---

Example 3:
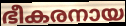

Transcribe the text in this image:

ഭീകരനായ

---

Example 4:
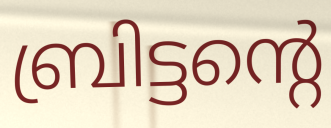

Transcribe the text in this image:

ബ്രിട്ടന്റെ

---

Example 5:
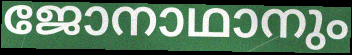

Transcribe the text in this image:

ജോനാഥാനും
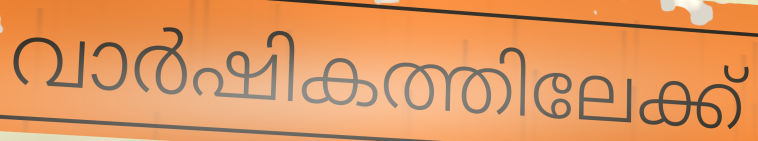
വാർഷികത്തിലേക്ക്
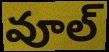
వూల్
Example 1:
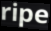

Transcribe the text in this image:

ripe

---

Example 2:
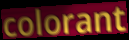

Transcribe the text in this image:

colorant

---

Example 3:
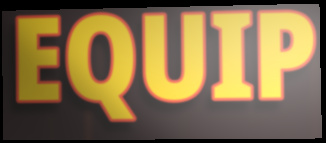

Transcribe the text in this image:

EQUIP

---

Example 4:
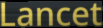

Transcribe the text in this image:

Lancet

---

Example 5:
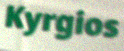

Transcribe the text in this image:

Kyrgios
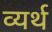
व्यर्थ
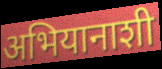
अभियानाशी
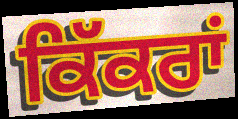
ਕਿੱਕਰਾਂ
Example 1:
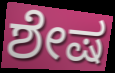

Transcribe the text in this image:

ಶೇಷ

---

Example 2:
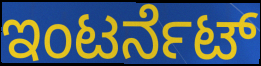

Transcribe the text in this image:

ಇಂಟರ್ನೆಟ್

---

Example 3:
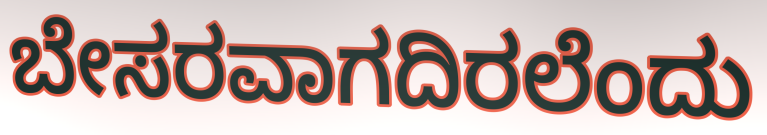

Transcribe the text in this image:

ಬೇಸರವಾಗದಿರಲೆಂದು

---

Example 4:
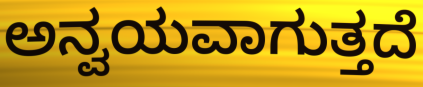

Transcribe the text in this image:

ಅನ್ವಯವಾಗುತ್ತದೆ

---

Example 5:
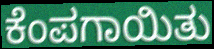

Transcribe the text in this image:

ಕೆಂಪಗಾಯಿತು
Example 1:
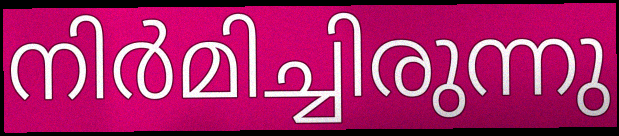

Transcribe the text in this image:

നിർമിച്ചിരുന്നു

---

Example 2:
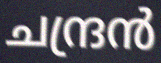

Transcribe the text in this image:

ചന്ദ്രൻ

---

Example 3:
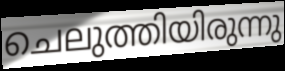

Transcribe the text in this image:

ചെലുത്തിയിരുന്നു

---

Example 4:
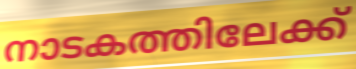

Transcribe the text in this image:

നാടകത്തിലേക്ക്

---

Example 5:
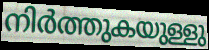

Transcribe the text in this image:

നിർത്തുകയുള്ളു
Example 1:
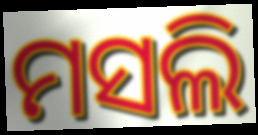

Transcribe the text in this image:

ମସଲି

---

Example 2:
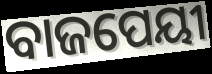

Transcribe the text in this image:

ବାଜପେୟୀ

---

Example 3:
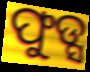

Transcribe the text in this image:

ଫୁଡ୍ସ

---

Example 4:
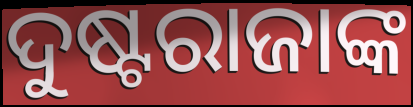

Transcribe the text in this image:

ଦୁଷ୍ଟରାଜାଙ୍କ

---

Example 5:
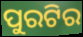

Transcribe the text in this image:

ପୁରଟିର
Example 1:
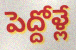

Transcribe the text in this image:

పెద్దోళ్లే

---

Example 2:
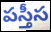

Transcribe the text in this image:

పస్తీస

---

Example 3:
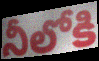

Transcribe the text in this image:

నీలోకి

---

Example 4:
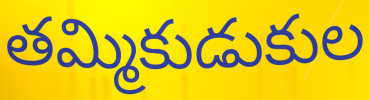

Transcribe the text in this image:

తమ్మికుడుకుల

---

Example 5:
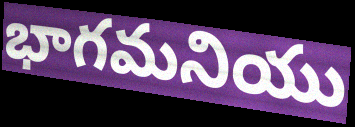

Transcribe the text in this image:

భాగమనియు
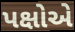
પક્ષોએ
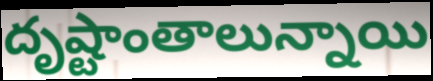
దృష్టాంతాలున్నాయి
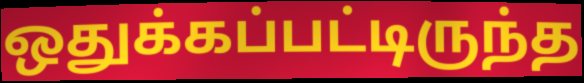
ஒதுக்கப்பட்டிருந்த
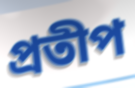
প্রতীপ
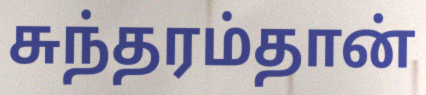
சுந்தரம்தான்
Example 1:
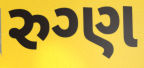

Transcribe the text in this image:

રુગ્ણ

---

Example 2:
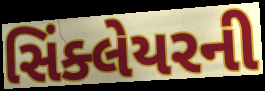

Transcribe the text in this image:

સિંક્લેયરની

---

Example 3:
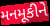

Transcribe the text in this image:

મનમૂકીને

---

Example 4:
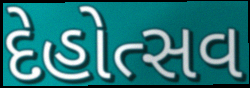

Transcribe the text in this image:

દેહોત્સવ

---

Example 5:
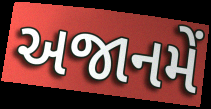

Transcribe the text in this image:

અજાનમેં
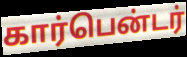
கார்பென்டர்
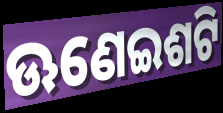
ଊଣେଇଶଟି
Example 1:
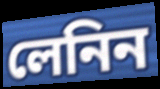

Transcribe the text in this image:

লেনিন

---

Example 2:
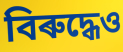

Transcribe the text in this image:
▬▬▬▬▬▬
▸ **What is being asked**: Give back the records above exactly. Pictures stay out.

▸ **Answer space**:
---

Example 3:

Transcribe the text in this image:

ഭീകരനായ

---

Example 4:

Transcribe the text in this image:

ബ്രിട്ടന്റെ

---

Example 5:

Transcribe the text in this image:

ജോനാഥാനും
വാർഷികത്തിലേക്ക്
వూల్
Example 1:

Transcribe the text in this image:

ripe

---

Example 2:

Transcribe the text in this image:

colorant

---

Example 3:

Transcribe the text in this image:

EQUIP

---

Example 4:

Transcribe the text in this image:

Lancet

---

Example 5:

Transcribe the text in this image:

Kyrgios
व्यर्थ
अभियानाशी
ਕਿੱਕਰਾਂ
Example 1:

Transcribe the text in this image:

ಶೇಷ

---

Example 2:

Transcribe the text in this image:

ಇಂಟರ್ನೆಟ್

---

Example 3:

Transcribe the text in this image:

ಬೇಸರವಾಗದಿರಲೆಂದು

---

Example 4:

Transcribe the text in this image:

ಅನ್ವಯವಾಗುತ್ತದೆ

---

Example 5:

Transcribe the text in this image:

ಕೆಂಪಗಾಯಿತು
Example 1:

Transcribe the text in this image:

നിർമിച്ചിരുന്നു

---

Example 2:

Transcribe the text in this image:

ചന്ദ്രൻ

---

Example 3:

Transcribe the text in this image:

ചെലുത്തിയിരുന്നു

---

Example 4:

Transcribe the text in this image:

നാടകത്തിലേക്ക്

---

Example 5:

Transcribe the text in this image:

നിർത്തുകയുള്ളു
Example 1:

Transcribe the text in this image:

ମସଲି

---

Example 2:

Transcribe the text in this image:

ବାଜପେୟୀ

---

Example 3:

Transcribe the text in this image:

ଫୁଡ୍ସ

---

Example 4:

Transcribe the text in this image:

ଦୁଷ୍ଟରାଜାଙ୍କ

---

Example 5:

Transcribe the text in this image:

ପୁରଟିର
Example 1:

Transcribe the text in this image:

పెద్దోళ్లే

---

Example 2:

Transcribe the text in this image:

పస్తీస

---

Example 3:

Transcribe the text in this image:

నీలోకి

---

Example 4:

Transcribe the text in this image:

తమ్మికుడుకుల

---

Example 5:

Transcribe the text in this image:

భాగమనియు
પક્ષોએ
దృష్టాంతాలున్నాయి
ஒதுக்கப்பட்டிருந்த
প্রতীপ
சுந்தரம்தான்
Example 1:

Transcribe the text in this image:

રુગ્ણ

---

Example 2:

Transcribe the text in this image:

સિંક્લેયરની

---

Example 3:

Transcribe the text in this image:

મનમૂકીને

---

Example 4:

Transcribe the text in this image:

દેહોત્સવ

---

Example 5:

Transcribe the text in this image:

અજાનમેં
கார்பென்டர்
ଊଣେଇଶଟି
Example 1:

Transcribe the text in this image:

লেনিন

---

Example 2:

Transcribe the text in this image:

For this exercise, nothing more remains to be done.